Bio-Path Holdings, Inc. provided a clinical development and operational update. Important Near-Term Clinical Milestones: BP1001-A Phase 1/1b Clinical Trial in Solid Tumors: Important trial with advanced or recurrent solid tumors, including ovarian and uterine, pancreatic and breast cancer with initial cohort completion and data readout expected before mid-year. BP1002 Phase 1/1b Clinical Trial in Relapsed/Refractory AML: Focus on patients who relapsed on venetoclax treatment with initial cohort completion and readout expected in the second quarter of 2023.

Prexigebersen (BP1001) Phase 2 Clinical Trial in AML: Two of the three cohorts in the clinical trial already exceed the minimum efficacy required for enrollment expansion. Assess safety and efficacy of each cohort treatment combination therapy with potential to qualify for expedited program status after cohort's initial interim analysis, which are expected to commence by cohort in the second quarter of 2023. Clinical Program Overview: Bio-Path's clinical development program consists of one Phase 2 clinical trial and three Phase 1 or 1/1b clinical trials.

There is one additional drug candidate that is in preclinical development, which may be submitted to the FDA later in the year in an Investigational New Drug (IND) application. Phase 2 Clinical Trial – Bio-Path's Phase 2 clinical trial is treating Acute Myeloid Leukemia (AML) patients. This trial is comprised of three separate cohorts of patients and treatments, each separately approvable by the FDA as a new drug treatment.

The first two cohorts are treating patients with the triple combination of prexigebersen (Bio-Path's drug candidate BP1001), decitabine and venetoclax. The first cohort includes untreated AML patients, and the second cohort includes relapsed/refractory AML patients. Finally, the third cohort is treating relapsed/refractory AML patients, who are venetoclax-resistant or -intolerant, with the two-drug combination of prexigebersen and decitabine.

The interim analysis of each cohort to assess the safety and efficacy of treatment combination therapy is expected to commence by cohort in the second quarter of 2023, with the potential to qualify for expedited regulatory status. Phase 1/1b Clinical Trial in BP1001-A in Advanced Solid Tumors – Phase 1/1b clinical trial of BP1001-A in patients with advanced or recurrent solid tumors, including ovarian and uterine, pancreatic and breast cancer. BP1001-A is a modified product candidate that incorporates the same drug substance as prexigebersen but has a slightly modified formulation designed to enhance nanoparticle properties.

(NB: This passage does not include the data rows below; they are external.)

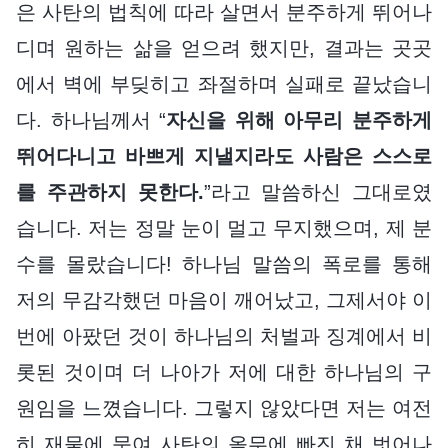
은 사탄의 법칙에 따라 살면서 분주하게 뛰어나
디며 원하는 삶을 얻으려 했지만, 결과는 곳곳
에서 벽에 부딪히고 좌절하며 실패로 끝났습니
다. 하나님께서 “
자신을 위해 아무리 분주하게
뛰어다니고 바쁘게 지낼지라도 사람은 스스로
를 주관하지 못한다.
”라고 말씀하신 그대로였
습니다. 저는 정말 눈이 멀고 무지했으며, 제 분
수를 몰랐습니다! 하나님 말씀의 폭로를 통해
저의 무감각했던 마음이 깨어났고, 그제서야 이
번에 아팠던 것이 하나님의 처벌과 징계에서 비
롯된 것이며 더 나아가 저에 대한 하나님의 구
원임을 느꼈습니다. 그렇지 않았다면 저는 여전
히 재물에 묶여 사탄의 올무에 빠진 채 벗어나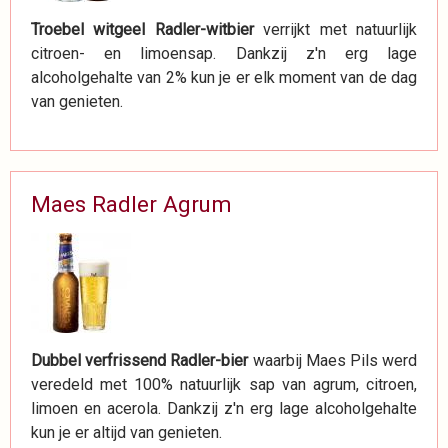
Troebel witgeel Radler-witbier
verrijkt met natuurlijk
citroen- en limoensap. Dankzij z'n erg lage
alcoholgehalte van 2% kun je er elk moment van de dag
van genieten.
Maes Radler Agrum
Dubbel verfrissend Radler-bier
waarbij Maes Pils werd
veredeld met 100% natuurlijk sap van agrum, citroen,
limoen en acerola. Dankzij z'n erg lage alcoholgehalte
kun je er altijd van genieten.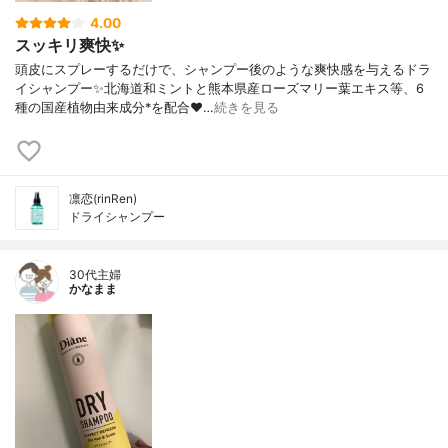
4.00
スッキリ爽快✨
頭皮にスプレーするだけで、シャンプー後のような爽快感を与えるドラ
イシャンプー✨北海道和ミントと熊本県産ローズマリー葉エキス等、6
種の国産植物由来成分*を配合❤️…
続きを見る
凛恋(rinRen)
ドライシャンプー
30代主婦
かなまま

Completion of the first dose escalation cohort is expected in the coming months. Phase 1/1b Clinical Trial in BP1002 in Relapsed/Refractory AML. Phase 1/1b clinical trial for BP1002 to treat relapsed/refractory AML patients, including venetoclax-resistant patients.

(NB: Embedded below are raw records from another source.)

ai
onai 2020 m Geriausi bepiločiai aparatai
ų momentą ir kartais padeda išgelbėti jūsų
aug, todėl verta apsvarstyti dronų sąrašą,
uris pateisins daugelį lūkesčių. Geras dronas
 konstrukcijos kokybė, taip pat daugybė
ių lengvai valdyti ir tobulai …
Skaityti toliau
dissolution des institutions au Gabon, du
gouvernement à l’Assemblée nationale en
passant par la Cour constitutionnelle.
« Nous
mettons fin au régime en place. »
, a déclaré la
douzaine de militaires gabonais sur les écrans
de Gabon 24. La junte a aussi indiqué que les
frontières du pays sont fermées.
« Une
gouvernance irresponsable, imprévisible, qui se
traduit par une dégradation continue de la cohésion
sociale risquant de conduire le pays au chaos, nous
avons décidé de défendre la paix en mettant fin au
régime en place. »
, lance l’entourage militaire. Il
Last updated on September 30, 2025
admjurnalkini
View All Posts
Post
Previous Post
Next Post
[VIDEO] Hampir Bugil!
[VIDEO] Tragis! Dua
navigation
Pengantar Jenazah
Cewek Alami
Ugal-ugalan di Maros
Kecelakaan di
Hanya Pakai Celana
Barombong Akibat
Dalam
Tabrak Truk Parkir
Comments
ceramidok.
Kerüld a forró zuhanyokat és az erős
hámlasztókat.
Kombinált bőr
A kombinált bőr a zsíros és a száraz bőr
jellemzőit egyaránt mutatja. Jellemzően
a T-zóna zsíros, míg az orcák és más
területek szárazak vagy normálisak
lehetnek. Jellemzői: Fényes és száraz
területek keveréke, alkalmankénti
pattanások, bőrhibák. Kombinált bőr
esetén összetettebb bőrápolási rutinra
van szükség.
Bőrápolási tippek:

BP1002 targets the protein Bcl-2, which is responsible for driving cell survival in up to 60% of all cancers. AML patients that fail frontline venetoclax-based therapy have very poor prognosis with median overall survival of less than three months. Completion of the first dose escalation cohort is expected in the coming months.

Phase 1 Clinical Trial in BP1002 in Refractory/Relapsed Lymphoma and Chronic Lymphocytic Leukemia (CLL). Phase 1 clinical trial for refractory/relapsed lymphoma and CLL. The Phase 1 clinical trial is being conducted at several leading cancer centers, including the Georgia Cancer Center, The University of Texas Southwest and New York Medical College.

Completion of the current patient cohort is expected in 2023. Preclinical Work for BP1003. The Company continues to advance its drug candidate, BP1003, for the treatment of advanced solid tumors, including pancreatic cancer.

BP1003 is an antisense RNAi nanoparticle targeting the STAT3 protein. Plans are to conduct a Phase 1 study of BP1003 in patients with refractory, metastatic solid tumors (pancreatic, non-small cell lung cancer). Manufacturing Supply: The COVID-19 pandemic created manufacturing interruptions over the last several years.

The Company experienced manufacturing shutdowns in supply chain manufacturing plants and an increase in lost manufactured product batches that created supply disruptions. In addition, the onset of messenger RNA vaccine development for COVID-19 created increased backlog time at oligonucleotide suppliers. These conditions created drug candidate supply shortfalls that caused enrollment challenges for Bio-Path's clinical trials.

The result of these factors led Bio-Path to double the Company's supply chain, increase capacity, quality and improve scheduling flexibility. These goals were achieved in 2022 and have resulted in increased drug candidate supply, quality and patient enrollment.